A research team has found that loop-forming proteins inside the human chromosome appear to work like the sliding plastic adjusters on a grade-schooler's backpack. This discovery may allow researchers to reprogram human cells by directly modifying the loops that form in DNA.
The study, which appears online this week in the Proceedings of the National Academy of Sciences, is by the same team that published the first high-resolution 3-D maps showing how the human genome folds inside the nucleus of a cell. The multi-institutional group includes researchers from Baylor College of Medicine, Rice University, Stanford University and the Broad Institute.
Every human cell contains a genome, a linear string of DNA. Sequences of DNA bases spell out genes, much like letters spell out words. For decades, scientists have known that genes that lie far apart on the string can activate one another by looping back and coming into contact during genome folding. Last year, the team showed that it was possible to map the positions of these loops, and the researchers created the first atlas of loops in the human genome. But the group couldn't explain how the loops were forming.
"For months, we had no idea what our data really meant," said senior author Erez Lieberman Aiden, a geneticist and computer scientist with joint appointments at Baylor and Rice. "Then one day, we realized that we'd been carrying the solution around -- literally, on our back -- for decades!"
The human genome contains more than 20,000 genes. In any given cell, only a fraction of these are active, and this fraction determines the cell's function: whether it will become a hard-pumping heart cell, a body-defending immune cell or a metastatic cancer cell. Many genes are activated by loops, and it is impossible to understand gene activation without knowing how loops form, Aiden said.
Aiden, who is also a senior investigator at Rice's Center for Theoretical Biological Physics, said the researchers found that a set of proteins acts like the plastic slider, sometimes called a tri-glide, that adjusts a backpack strap.
"The mechanism that makes this possible can be explained to any kindergartener with a backpack," said study co-first author Adrian Sanborn, a graduate student in the Aiden lab and at Stanford University. "The protein complex that forms DNA loops appears to operate like the plastic slider that is used to adjust the length of the straps: it lands on DNA and takes up slack to form a loop."
Aiden, assistant professor of genetics at Baylor and of computer science and computational and applied mathematics at Rice, said Sanborn and study co-first author Suhas Rao showed that they could combine the tri-glide model with mathematics and high-performance computation to predict how a genome will fold. The team confirmed their predictions by making tiny modifications in a cell's genome and showing that the mutations changed the folding pattern exactly as expected. Rao likened the result to a new form of genome surgery: a procedure that can modify how a genome is folded by design and with extraordinary precision.
"We found that changing even one letter in the genetic code was enough to modify the folding of millions of other letters," said Rao, a graduate student in the Aiden lab and at Stanford University. "What was stunning was that once we understood how the loops were forming, the results of these changes became extremely predictable."
Sanborn said the discovery also explains a puzzling pattern that the team noticed when it published its original atlas of loops.
"DNA encodes information, and you can think of each DNA base pair as a letter and of certain sequences of letters as words," he said. "In our data, we noticed that when particular keywords appeared, a loop would form. But the loop would only form if the two keywords were pointing at one another. For example, if one side of the loop read K-E-Y-W-O-R-D, the other would be D-R-O-W-Y-E-K."
"That's an incredibly strange thing because these words can be millions of letters apart, and the genome is flexible at that scale," said Sanborn. "If I were a protein, and I wanted to bring these two words together, it's difficult to envision why the way that the keyword is pointing would matter. This simple fact was a crucial clue."

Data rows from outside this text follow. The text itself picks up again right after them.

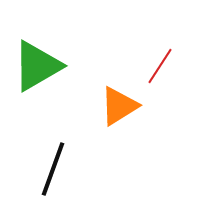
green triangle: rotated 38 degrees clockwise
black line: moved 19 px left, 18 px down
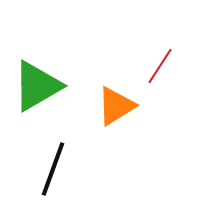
green triangle: moved 20 px down
orange triangle: moved 3 px left
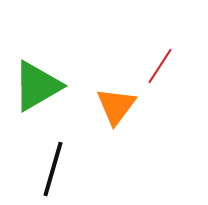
orange triangle: rotated 21 degrees counterclockwise
black line: rotated 4 degrees counterclockwise
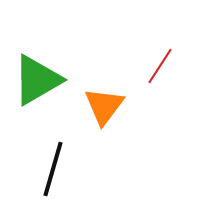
green triangle: moved 6 px up
orange triangle: moved 12 px left
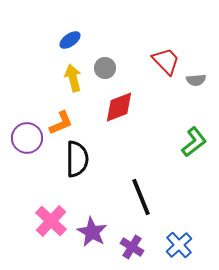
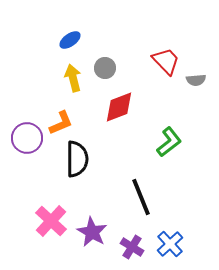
green L-shape: moved 25 px left
blue cross: moved 9 px left, 1 px up
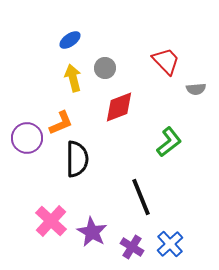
gray semicircle: moved 9 px down
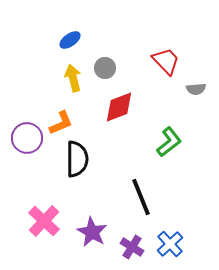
pink cross: moved 7 px left
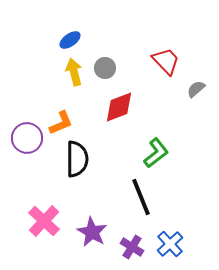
yellow arrow: moved 1 px right, 6 px up
gray semicircle: rotated 144 degrees clockwise
green L-shape: moved 13 px left, 11 px down
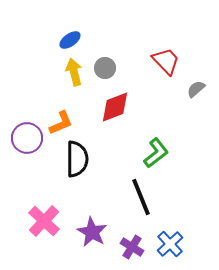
red diamond: moved 4 px left
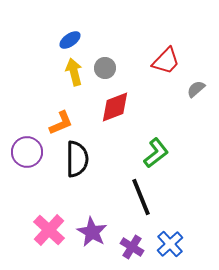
red trapezoid: rotated 88 degrees clockwise
purple circle: moved 14 px down
pink cross: moved 5 px right, 9 px down
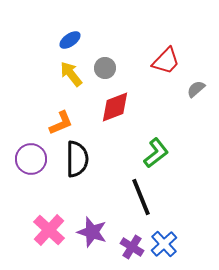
yellow arrow: moved 3 px left, 2 px down; rotated 24 degrees counterclockwise
purple circle: moved 4 px right, 7 px down
purple star: rotated 12 degrees counterclockwise
blue cross: moved 6 px left
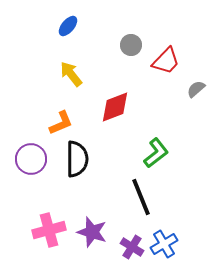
blue ellipse: moved 2 px left, 14 px up; rotated 15 degrees counterclockwise
gray circle: moved 26 px right, 23 px up
pink cross: rotated 32 degrees clockwise
blue cross: rotated 12 degrees clockwise
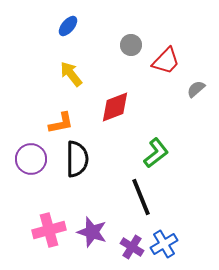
orange L-shape: rotated 12 degrees clockwise
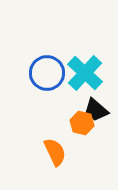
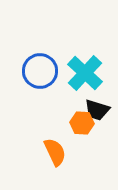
blue circle: moved 7 px left, 2 px up
black trapezoid: moved 1 px right; rotated 24 degrees counterclockwise
orange hexagon: rotated 10 degrees counterclockwise
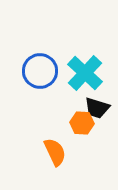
black trapezoid: moved 2 px up
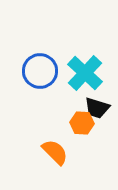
orange semicircle: rotated 20 degrees counterclockwise
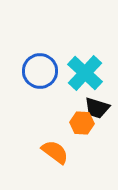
orange semicircle: rotated 8 degrees counterclockwise
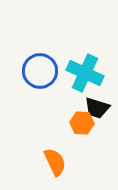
cyan cross: rotated 18 degrees counterclockwise
orange semicircle: moved 10 px down; rotated 28 degrees clockwise
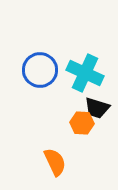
blue circle: moved 1 px up
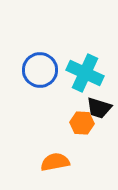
black trapezoid: moved 2 px right
orange semicircle: rotated 76 degrees counterclockwise
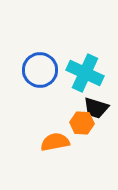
black trapezoid: moved 3 px left
orange semicircle: moved 20 px up
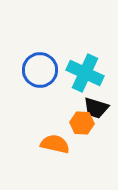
orange semicircle: moved 2 px down; rotated 24 degrees clockwise
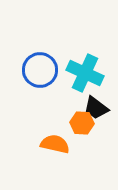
black trapezoid: rotated 20 degrees clockwise
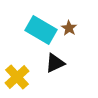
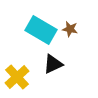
brown star: moved 1 px right, 1 px down; rotated 21 degrees counterclockwise
black triangle: moved 2 px left, 1 px down
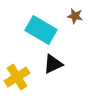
brown star: moved 5 px right, 13 px up
yellow cross: rotated 10 degrees clockwise
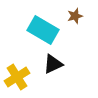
brown star: rotated 28 degrees counterclockwise
cyan rectangle: moved 2 px right
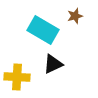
yellow cross: rotated 35 degrees clockwise
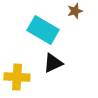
brown star: moved 5 px up
black triangle: moved 1 px up
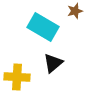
cyan rectangle: moved 3 px up
black triangle: rotated 15 degrees counterclockwise
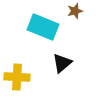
cyan rectangle: rotated 8 degrees counterclockwise
black triangle: moved 9 px right
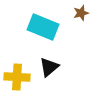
brown star: moved 6 px right, 2 px down
black triangle: moved 13 px left, 4 px down
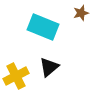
yellow cross: moved 1 px left, 1 px up; rotated 30 degrees counterclockwise
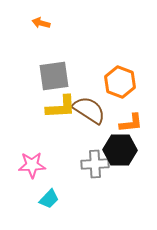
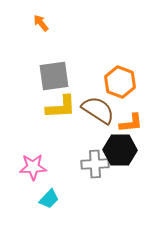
orange arrow: rotated 36 degrees clockwise
brown semicircle: moved 9 px right
pink star: moved 1 px right, 2 px down
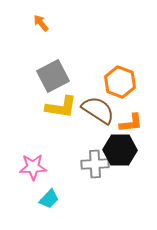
gray square: moved 1 px left; rotated 20 degrees counterclockwise
yellow L-shape: rotated 12 degrees clockwise
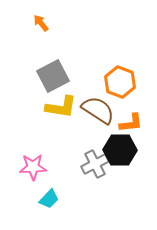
gray cross: rotated 24 degrees counterclockwise
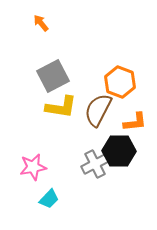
brown semicircle: rotated 96 degrees counterclockwise
orange L-shape: moved 4 px right, 1 px up
black hexagon: moved 1 px left, 1 px down
pink star: rotated 8 degrees counterclockwise
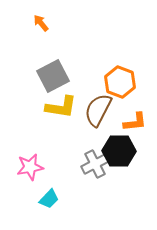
pink star: moved 3 px left
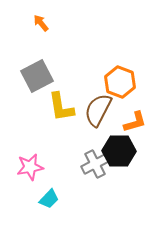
gray square: moved 16 px left
yellow L-shape: rotated 72 degrees clockwise
orange L-shape: rotated 10 degrees counterclockwise
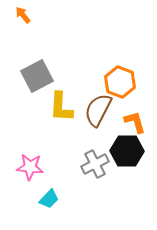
orange arrow: moved 18 px left, 8 px up
yellow L-shape: rotated 12 degrees clockwise
orange L-shape: rotated 90 degrees counterclockwise
black hexagon: moved 8 px right
pink star: rotated 16 degrees clockwise
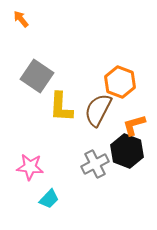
orange arrow: moved 2 px left, 4 px down
gray square: rotated 28 degrees counterclockwise
orange L-shape: moved 1 px left, 3 px down; rotated 90 degrees counterclockwise
black hexagon: rotated 20 degrees clockwise
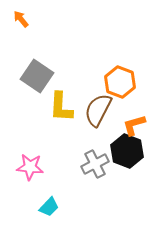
cyan trapezoid: moved 8 px down
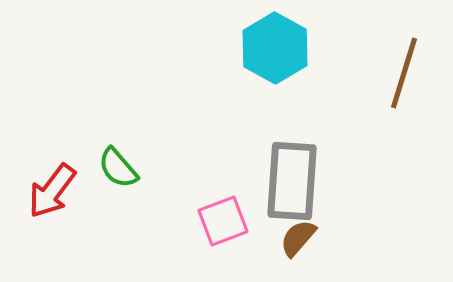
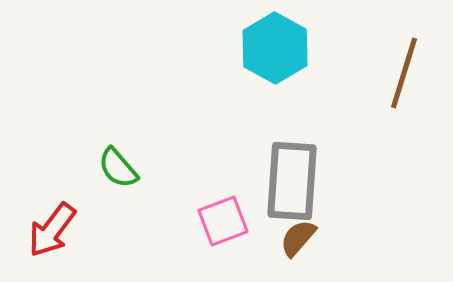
red arrow: moved 39 px down
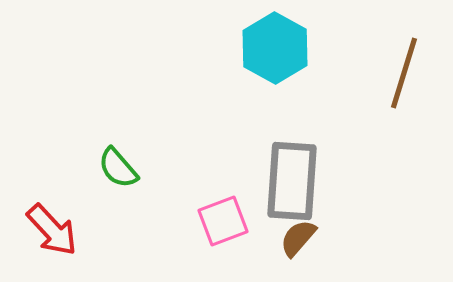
red arrow: rotated 80 degrees counterclockwise
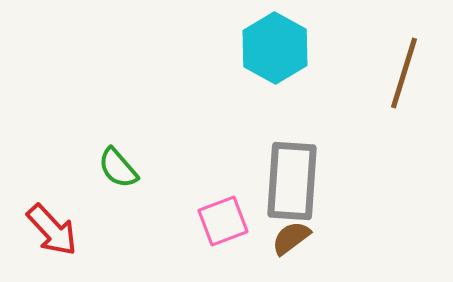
brown semicircle: moved 7 px left; rotated 12 degrees clockwise
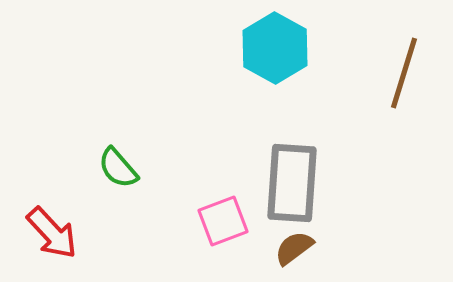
gray rectangle: moved 2 px down
red arrow: moved 3 px down
brown semicircle: moved 3 px right, 10 px down
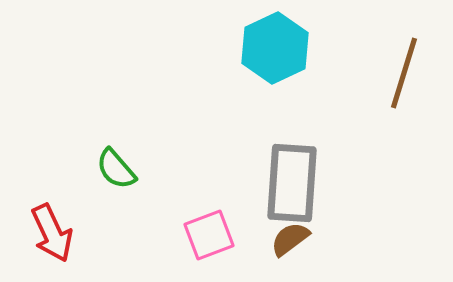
cyan hexagon: rotated 6 degrees clockwise
green semicircle: moved 2 px left, 1 px down
pink square: moved 14 px left, 14 px down
red arrow: rotated 18 degrees clockwise
brown semicircle: moved 4 px left, 9 px up
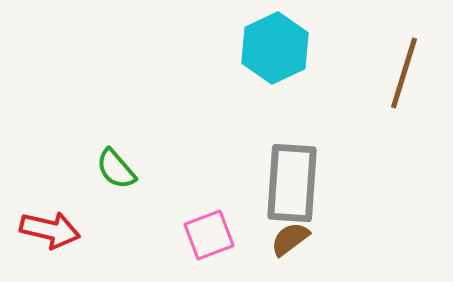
red arrow: moved 2 px left, 3 px up; rotated 52 degrees counterclockwise
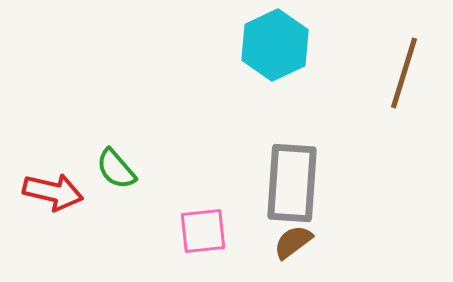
cyan hexagon: moved 3 px up
red arrow: moved 3 px right, 38 px up
pink square: moved 6 px left, 4 px up; rotated 15 degrees clockwise
brown semicircle: moved 3 px right, 3 px down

That clue eventually led the team to the tri-glide theory, but not before a series of false starts. First, the team tested models based on fractal packing, but they proved mathematically that such packing could not explain the data. Next, the researchers tested a model of DNA folding where tension along the DNA chain caused it to condense like an elastic band, but this model also did not fit the data.
Eventually, they hit on the tri-glide model. The basic idea is that the tri-glide protein complex lands on the genome and pulls the strand from each side so that a loop forms in the middle -- just like the loop someone might make if they wanted to tighten a backpack strap.
"The strand just keeps feeding through and feeding through from each direction until it hits the keyword, which acts like a brake," said Rao, a student in the Aiden lab and at Stanford University. "So it's not so much that the keywords need to point at one another; it's that they need to point at the tri-glide complex because the complex won't recognize them if they point the other way. To the complex, they would look upside-down."
Aiden said that one of the most astonishing implications of the new model is that loops on different chromosomes tend not to become entangled.
"In the old model, scientists thought that a loop formed when two bits of the genome wiggled around and then met inside the cell nucleus," Aiden said. "But this process would lead to interweaving loops and highly entangled chromosomes. This is a big problem if you need those chromosomes to separate again when the cell divides.
"The tri-glide takes care of that," he said. "Even in a big pile of backpacks, you can use your tri-glide to make a loop without any risk of entanglement."